*** SUPPLIED DATA ***

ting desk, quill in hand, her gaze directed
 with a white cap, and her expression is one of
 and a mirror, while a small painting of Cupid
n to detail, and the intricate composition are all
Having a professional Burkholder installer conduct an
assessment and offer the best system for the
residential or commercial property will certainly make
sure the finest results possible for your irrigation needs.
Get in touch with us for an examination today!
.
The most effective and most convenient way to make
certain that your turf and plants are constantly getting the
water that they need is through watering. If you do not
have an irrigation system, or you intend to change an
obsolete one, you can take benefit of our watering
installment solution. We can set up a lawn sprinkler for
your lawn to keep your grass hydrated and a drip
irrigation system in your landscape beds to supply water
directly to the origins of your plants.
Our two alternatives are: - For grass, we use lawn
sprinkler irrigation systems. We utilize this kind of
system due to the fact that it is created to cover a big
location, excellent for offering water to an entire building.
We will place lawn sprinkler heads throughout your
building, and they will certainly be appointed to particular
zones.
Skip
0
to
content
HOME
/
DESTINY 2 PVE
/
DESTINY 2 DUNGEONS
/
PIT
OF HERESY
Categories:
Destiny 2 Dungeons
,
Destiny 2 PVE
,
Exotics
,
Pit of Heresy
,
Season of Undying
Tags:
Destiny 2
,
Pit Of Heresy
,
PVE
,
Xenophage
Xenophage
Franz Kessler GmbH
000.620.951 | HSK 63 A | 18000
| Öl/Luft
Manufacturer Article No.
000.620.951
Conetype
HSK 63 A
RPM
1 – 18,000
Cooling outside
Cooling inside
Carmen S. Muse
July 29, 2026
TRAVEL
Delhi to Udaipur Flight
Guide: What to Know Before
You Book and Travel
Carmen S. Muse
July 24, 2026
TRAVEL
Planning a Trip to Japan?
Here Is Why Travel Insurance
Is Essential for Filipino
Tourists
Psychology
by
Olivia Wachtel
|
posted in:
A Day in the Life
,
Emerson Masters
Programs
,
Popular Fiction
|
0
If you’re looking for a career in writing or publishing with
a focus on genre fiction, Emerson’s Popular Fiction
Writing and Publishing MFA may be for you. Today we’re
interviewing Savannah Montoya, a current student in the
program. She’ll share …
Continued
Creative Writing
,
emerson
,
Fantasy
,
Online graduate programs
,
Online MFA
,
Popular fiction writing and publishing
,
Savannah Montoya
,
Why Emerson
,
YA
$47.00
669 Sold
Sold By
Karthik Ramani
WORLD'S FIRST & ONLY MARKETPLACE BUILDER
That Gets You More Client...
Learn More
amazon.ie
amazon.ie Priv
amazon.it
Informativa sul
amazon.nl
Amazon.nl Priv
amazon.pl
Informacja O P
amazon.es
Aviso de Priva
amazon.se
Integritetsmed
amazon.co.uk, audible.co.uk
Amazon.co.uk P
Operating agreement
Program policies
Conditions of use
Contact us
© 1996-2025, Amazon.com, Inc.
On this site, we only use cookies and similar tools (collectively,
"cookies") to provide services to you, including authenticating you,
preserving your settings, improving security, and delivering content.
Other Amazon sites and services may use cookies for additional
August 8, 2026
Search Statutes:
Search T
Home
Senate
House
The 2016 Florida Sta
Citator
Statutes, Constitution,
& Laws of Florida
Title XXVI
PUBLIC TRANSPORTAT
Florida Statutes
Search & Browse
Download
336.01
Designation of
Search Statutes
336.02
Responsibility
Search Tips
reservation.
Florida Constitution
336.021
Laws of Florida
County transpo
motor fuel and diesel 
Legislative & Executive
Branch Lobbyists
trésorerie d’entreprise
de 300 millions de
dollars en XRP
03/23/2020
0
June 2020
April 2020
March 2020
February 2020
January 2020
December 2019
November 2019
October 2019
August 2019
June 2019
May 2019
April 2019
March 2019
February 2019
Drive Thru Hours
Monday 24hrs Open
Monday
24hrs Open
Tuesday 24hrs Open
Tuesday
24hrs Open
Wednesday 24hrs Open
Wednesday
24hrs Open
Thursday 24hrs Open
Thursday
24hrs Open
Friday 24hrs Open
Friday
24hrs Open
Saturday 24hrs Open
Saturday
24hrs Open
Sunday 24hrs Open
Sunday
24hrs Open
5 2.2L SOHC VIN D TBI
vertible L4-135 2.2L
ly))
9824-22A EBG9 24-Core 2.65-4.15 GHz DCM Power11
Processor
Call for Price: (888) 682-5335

***

**WRITTEN TASK**
Each record must be transcribed exactly, with nothing left out.

**ANSWER TO THIS TASK**
ting desk, quill in hand, her gaze directed
 with a white cap, and her expression is one of
 and a mirror, while a small painting of Cupid
n to detail, and the intricate composition are all
Having a professional Burkholder installer conduct an
assessment and offer the best system for the
residential or commercial property will certainly make
sure the finest results possible for your irrigation needs.
Get in touch with us for an examination today!
.
The most effective and most convenient way to make
certain that your turf and plants are constantly getting the
water that they need is through watering. If you do not
have an irrigation system, or you intend to change an
obsolete one, you can take benefit of our watering
installment solution. We can set up a lawn sprinkler for
your lawn to keep your grass hydrated and a drip
irrigation system in your landscape beds to supply water
directly to the origins of your plants.
Our two alternatives are: - For grass, we use lawn
sprinkler irrigation systems. We utilize this kind of
system due to the fact that it is created to cover a big
location, excellent for offering water to an entire building.
We will place lawn sprinkler heads throughout your
building, and they will certainly be appointed to particular
zones.
Skip
0
to
content
HOME
/
DESTINY 2 PVE
/
DESTINY 2 DUNGEONS
/
PIT
OF HERESY
Categories:
Destiny 2 Dungeons
,
Destiny 2 PVE
,
Exotics
,
Pit of Heresy
,
Season of Undying
Tags:
Destiny 2
,
Pit Of Heresy
,
PVE
,
Xenophage
Xenophage
Franz Kessler GmbH
000.620.951 | HSK 63 A | 18000
| Öl/Luft
Manufacturer Article No.
000.620.951
Conetype
HSK 63 A
RPM
1 – 18,000
Cooling outside
Cooling inside
Carmen S. Muse
July 29, 2026
TRAVEL
Delhi to Udaipur Flight
Guide: What to Know Before
You Book and Travel
Carmen S. Muse
July 24, 2026
TRAVEL
Planning a Trip to Japan?
Here Is Why Travel Insurance
Is Essential for Filipino
Tourists
Psychology
by
Olivia Wachtel
|
posted in:
A Day in the Life
,
Emerson Masters
Programs
,
Popular Fiction
|
0
If you’re looking for a career in writing or publishing with
a focus on genre fiction, Emerson’s Popular Fiction
Writing and Publishing MFA may be for you. Today we’re
interviewing Savannah Montoya, a current student in the
program. She’ll share …
Continued
Creative Writing
,
emerson
,
Fantasy
,
Online graduate programs
,
Online MFA
,
Popular fiction writing and publishing
,
Savannah Montoya
,
Why Emerson
,
YA
$47.00
669 Sold
Sold By
Karthik Ramani
WORLD'S FIRST & ONLY MARKETPLACE BUILDER
That Gets You More Client...
Learn More
amazon.ie
amazon.ie Priv
amazon.it
Informativa sul
amazon.nl
Amazon.nl Priv
amazon.pl
Informacja O P
amazon.es
Aviso de Priva
amazon.se
Integritetsmed
amazon.co.uk, audible.co.uk
Amazon.co.uk P
Operating agreement
Program policies
Conditions of use
Contact us
© 1996-2025, Amazon.com, Inc.
On this site, we only use cookies and similar tools (collectively,
"cookies") to provide services to you, including authenticating you,
preserving your settings, improving security, and delivering content.
Other Amazon sites and services may use cookies for additional
August 8, 2026
Search Statutes:
Search T
Home
Senate
House
The 2016 Florida Sta
Citator
Statutes, Constitution,
& Laws of Florida
Title XXVI
PUBLIC TRANSPORTAT
Florida Statutes
Search & Browse
Download
336.01
Designation of
Search Statutes
336.02
Responsibility
Search Tips
reservation.
Florida Constitution
336.021
Laws of Florida
County transpo
motor fuel and diesel 
Legislative & Executive
Branch Lobbyists
trésorerie d’entreprise
de 300 millions de
dollars en XRP
03/23/2020
0
June 2020
April 2020
March 2020
February 2020
January 2020
December 2019
November 2019
October 2019
August 2019
June 2019
May 2019
April 2019
March 2019
February 2019
Drive Thru Hours
Monday 24hrs Open
Monday
24hrs Open
Tuesday 24hrs Open
Tuesday
24hrs Open
Wednesday 24hrs Open
Wednesday
24hrs Open
Thursday 24hrs Open
Thursday
24hrs Open
Friday 24hrs Open
Friday
24hrs Open
Saturday 24hrs Open
Saturday
24hrs Open
Sunday 24hrs Open
Sunday
24hrs Open
5 2.2L SOHC VIN D TBI
vertible L4-135 2.2L
ly))
9824-22A EBG9 24-Core 2.65-4.15 GHz DCM Power11
Processor
Call for Price: (888) 682-5335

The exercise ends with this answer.